On October 12, 2011, the Company, with the consent of the Majority Holders of its senior secured convertible notes (the “October Notes”), amended all of the October Notes to extend the maturity of such notes until October 1, 2012. The amendment, which is effective as of September 30, 2011, also added the same mandatory conversion and conversion price adjustment provisions to the terms of the October Notes as were added to the terms of the January Notes. The Majority Holders of the October Notes also consented to the terms of the Bridge Financing and to granting the investors in such financing as well as the holders of the Company’s January Notes a second position security interest in the assets of the Company (including its intellectual property).
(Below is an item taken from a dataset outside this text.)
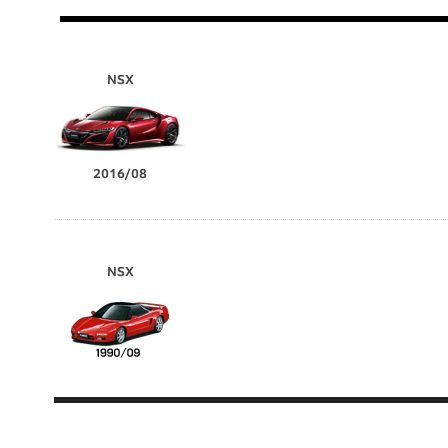
NSX
2016/08
NSX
The guaranties that had been issued in 2010 to certain October Note investors by SAIL Venture Partners, L.P. were extended accordingly.
Pursuant to the agreements amending the October Notes and January Notes (the “Amendment and Conversion Agreements”), the exercise price of the warrants that were issued in connection with the October Notes and the January Notes (the “Outstanding Warrants”) will be adjusted to match the Qualified Offering Price, if such price is lower than the exercise price then in effect. The Company agreed to issue to each holder of the October Notes and January Notes, as consideration for the above, warrants to purchase a number of shares of common stock equal to 30% of the number of shares of common stock to be received by each holder upon conversion of their notes at the closing of the Qualified Offering (the “Consideration Warrants”). The Consideration Warrants would be issued after the Qualified Offering and would have the same terms as the Outstanding Warrants, as amended.
The Amended and Restated Security Agreement, dated as of September 30, 2011, between the Company and Paul Buck, as administrative agent for the secured parties (the “Amended and Restated Security Agreement”), which replaces the existing security agreement from 2010, and the corresponding security interest terminate (1) with respect to the October Notes, if and when holders of a majority of the aggregate principal amount of October Notes issued have converted their notes into shares of common stock and, (2) with respect to the January Notes and notes to be issued in the Bridge Financing (the “Bridge Notes”), if and when holders of a majority of the aggregate principal amount of January Notes and Bridge Notes (on a combined basis) have converted their notes.
The terms of the 2011 Purchase Agreement, January Notes and related warrants are described above in the section January 2011 Notes and Warrants in Note 3.